The big-picture reason why investors like the healthcare real estate investment trust niche is the baby boom generation. Essentially, demand will rise as more and more baby boomers crest into their retirement years. But healthcare isn't the only real estate sector that's going to be affected by this demographic trend. Here's why Equity Lifestyle Properties (ELS -1.02%) is set to benefit, too, while paying investors a growing dividend along the way.

Equity Lifestyle caters to an interesting niche

Equity Lifestyle Properties owns a collection of mobile home parks, recreational vehicle resorts, and marinas. They are generally located in coastal markets, on or near a body of water, and in vacation and retirement areas. In other words, they are right where retired people are likely to be heading once they quit the daily grind. That segment of the population is set to grow materially over the next decade or two as the baby boomers continue to transition to a new stage of life.

Two people hugging in front of a recreational vehicle.

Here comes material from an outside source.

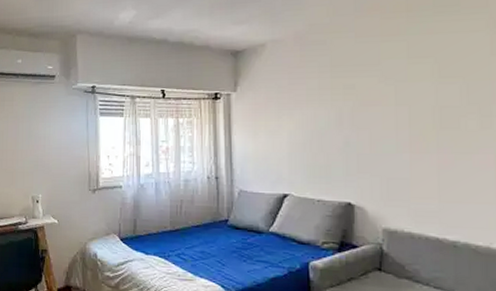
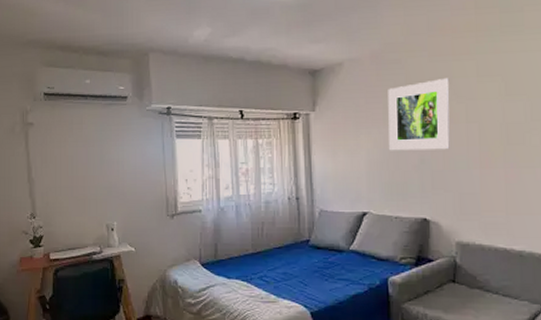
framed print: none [312,59,378,133] -> present [388,77,451,151]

Image source: Getty Images.

Before you brand the properties this real estate investment trust (REIT) owns as less than desirable, you should take a deeper dive. For example, the mobile home sector is very low-maintenance and, importantly, provides customers with an affordable alternative to renting or buying a property. A mobile home can save a person hundreds of dollars a month in costs compared to apartments while the average cost of a manufactured house can be less than a third of what it would cost to buy a traditional home. That's a lot of savings and makes a manufactured home a desirable option for people on a budget. Meanwhile, the properties that Equity Lifestyle owns aren't rundown locations that you might see in a horror movie, they are modern, well kept, and filled with amenities. 

Recreational vehicle parks are a bit more transitory, given the nature of the RV lifestyle in general. But with more people looking to hit the road in retirement, demand here is likely to increase as well. Just like with mobile homes, Equity Lifestyle owns desirable locations, with the tenant basically taking care of the costs of the "housing." It's another low-maintenance model, where location and amenities are key differentiating factors. 

Marinas are a relatively new addition to the mix that comes with more costs. However, the boat, like the RV or the mobile home, is the responsibility of the lessee. And even more so than either of the other two sectors, location is vital for a marina. It's also a lifestyle choice to own a boat, but one that transcends retirement and housing choice, expanding Equity Lifestyle's reach a bit beyond its core. However, the basic model is very similar, so it's a complementary expansion.

The track record

With that rough background on the business, it's time to take a closer look at the success Equity Lifestyle has achieved. First off, it has increased its dividend every single year for 17 consecutive years. That makes it a Dividend Achiever and puts it firmly on track to get to the Dividend Aristocrat level in relatively short order. Given the strength of its properties, there's really no reason to believe that it won't get to 25 consecutive years of dividend hikes.

But there's another bit of the dividend record that investors should pay close attention to: dividend growth. Over the past decade, Equity Lifestyle's dividend has increased at an annualized rate of 15%. That's roughly five times the historical rate of inflation growth. To be fair, dividend growth over shorter periods is below that heady figure, but the most recent hike of 6% is still a pretty impressive number for a REIT given the pandemic backdrop in 2020.

ELS Chart

ELS data by YCharts

There is one problem here, however. Equity Lifestyle's dividend yield is a miserly 1.7%. That's more than you'd get from an S&P 500 Index fund, but it's not hard to find other REITs with higher yields. In fact, the company's yield is near the lowest point its been in the past decade. Investors appear to appreciate just how well-positioned this REIT is to benefit from the aging of the baby boom generation and have boosted its stock price, which has depressed the yield. So, right now might not be the best time to buy in on the stock -- but don't move on and forget about it. The market can be fickle and offer up opportunities if you are paying attention.

Equity Lifestyle is on the wish list

Equity Lifestyle has a unique and advantaged model in the housing space that is set to benefit for many years into the future. Investors have bid the stock up accordingly, noting the REIT's strong dividend history. However, this is the type of company you would probably want to add to your portfolio -- at the right price -- which means put it on your wish list just in case the stock sells off and the yield spikes to, say, the 2.5% range, which would be a historically attractive point to buy in. Just make sure you are ready, because such buying opportunities don't come around often (and usually don't last long) for a solid dividend-growth-focused REIT like Equity Lifestyle.